→ Exercise set
[a] Print word for word the part of the article on fuel and electricity prices that opens with the words containing "While natural gas" and closes with "for several years.".
[b] In the article on fuel and electricity prices, what share of PJM's generation in 2008 came from natural gas?

→ Source document
● ● ●
Proving market performance requires detailed analysis.
Kenneth Rose is an independent consultant and a senior fellow with the Institute of Public Utilities at Michigan State University. The views expressed here are his own.
Now that fuel prices have fallen recently from the highs seen in 2008 and wholesale electricity prices also have decreased, it might be tempting to attribute the lower prices to the restructuring of the wholesale electricity markets. Unfortunately, it’s a little more complicated than that.
To say fuel prices have been volatile in recent years would be a gross understatement. Natural gas prices in this decade have seen average monthly wellhead prices as low as $2.2 per thousand cubic feet (Mcf) in early 2002 to a high of $10.8/Mcf in June 2008. Then prices dropped again last fall to just below $3/Mcf in September 2009.1 At this writing in early December 2009, futures prices again are well north of $4/Mcf. Coal prices too have been volatile, particularly northern and central Appala-chia coal spot prices that more than tripled to above $140 a short ton, before dropping back to the pre-2008 levels in late 2009. Other coal prices also saw significant price increases on a percentage basis in 2008, followed by declines in 2009.
Power prices too have followed a similar pattern. Looking only at PJM’s annual average real-time market prices, they increased from $31.6/MWh in 2002 to just over $71/MWh in 2008.2 Monthly averages peaked in June 2008 above $100/MWh. In 2009, the monthly average prices have decreasedsteadily and were below $40/MWh for each month of April through September in 2009. These monthly averages were lower than any of the previous four years for the same months.
So what is the connection between fuel costs and electricity prices? Obviously there is a connection, but a few points should be kept in mind. First, natural gas has had a disproportionate impact on the price of electricity in RTO energy markets in some regions—that is, disproportionate to the amount of natural gas actually used to generate electricity. U.S. electric utilities saw natural gas costs increase from $2.6 per million Btu (MMBtu) in 1999 to about $10/MMBtu in the middle of 2008, a 285-percent increase. Coal costs for utilities also have increased, but at a relatively more modest pace, increasing from $1.2/MMBtu in 1999 to about $2/MMBtu for the same time period, a 67-percent increase. For PJM, average LMPs increased almost 127 percent from 1999 to the September 2008 price. During this time period, natural gas costs and the LMP seem to move up and down in near (but not complete) unison.
While natural gas cost appears correlated to the energy prices, gas accounted for only 7.3 percent of the generation in PJM during 2008; coal and nuclear sources accounted for almost 90 percent of PJM generation. This proportion of the fuels used to generate electricity has been about the same for several years.
● ● ●
→ Information supplied

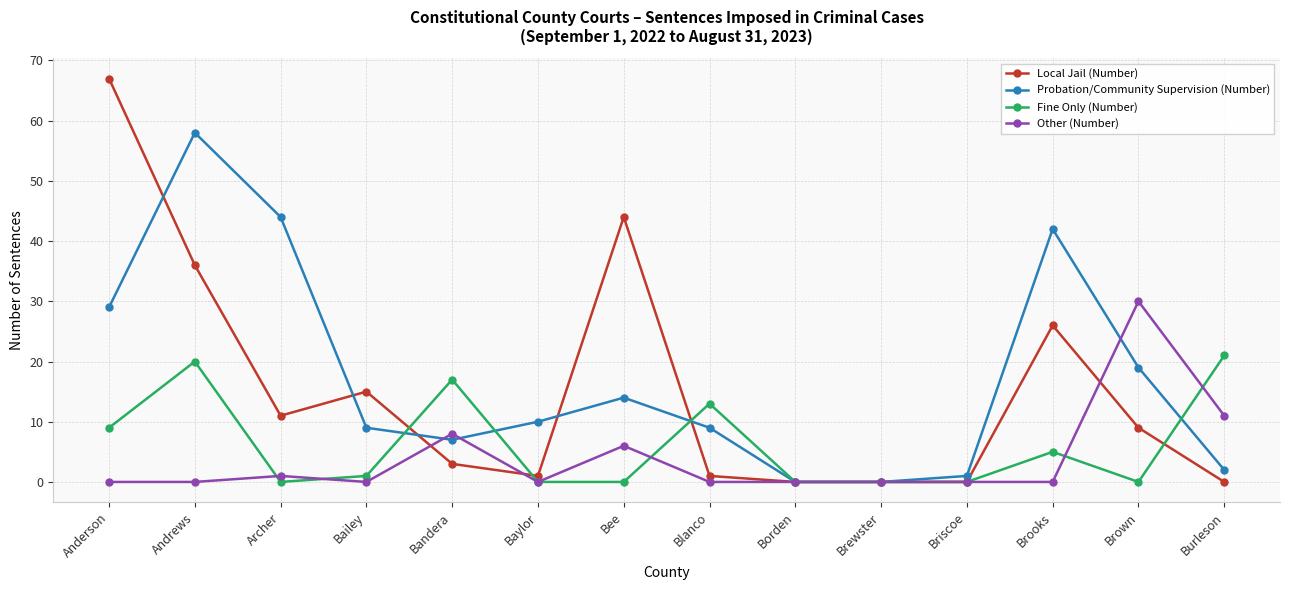

What is the sum of all Fine Only (Number) values?

86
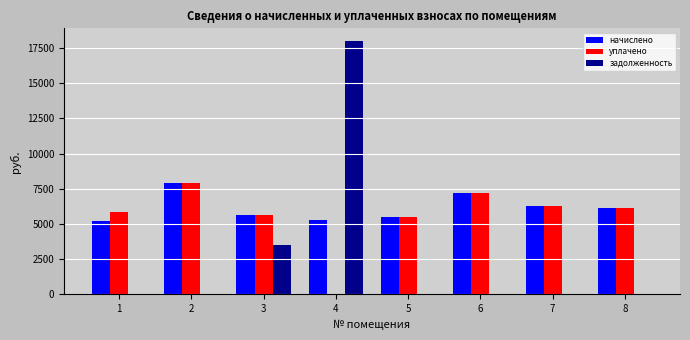

What is the spread (max minus min) of values at 6?

7228.4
● ● ●
→ Solved tasks
[a]
While natural gas cost appears correlated to the energy prices, gas accounted for only 7.3 percent of the generation in PJM during 2008; coal and nuclear sources accounted for almost 90 percent of PJM generation. This proportion of the fuels used to generate electricity has been about the same for several years.

[b] 7.3 percent